-- INFORMATION SUPPLIED follows --
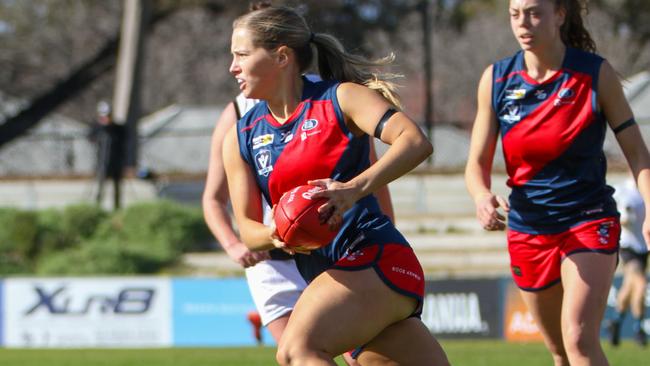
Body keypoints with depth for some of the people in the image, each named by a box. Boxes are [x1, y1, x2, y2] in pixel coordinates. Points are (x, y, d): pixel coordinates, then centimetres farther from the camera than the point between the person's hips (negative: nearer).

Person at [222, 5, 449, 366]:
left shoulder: (340, 98, -2)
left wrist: (355, 189, -29)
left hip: (374, 259, -7)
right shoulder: (240, 138, 14)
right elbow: (247, 228, 10)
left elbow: (415, 141, -15)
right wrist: (276, 236, -15)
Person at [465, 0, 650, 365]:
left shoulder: (596, 73, -8)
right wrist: (483, 196, -22)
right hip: (528, 231, 4)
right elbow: (477, 163, 1)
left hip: (589, 224, -4)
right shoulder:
-- INFORMATION SUPPLIED concluded --
WORK ITEM — Reproduce, without alteration and without pictures, only those lines that lie between the first line of the entries above and the line containing "right shoulder: (240, 138, 14)", both of them included.

TASK RESULT —
Body keypoints with depth for some of the people in the image, each named by a box. Boxes are [x1, y1, x2, y2] in pixel coordinates. Points are (x, y, d): pixel coordinates, then centimetres farther from the camera than the point between the person's hips (negative: nearer).

Person at [222, 5, 449, 366]:
left shoulder: (340, 98, -2)
left wrist: (355, 189, -29)
left hip: (374, 259, -7)
right shoulder: (240, 138, 14)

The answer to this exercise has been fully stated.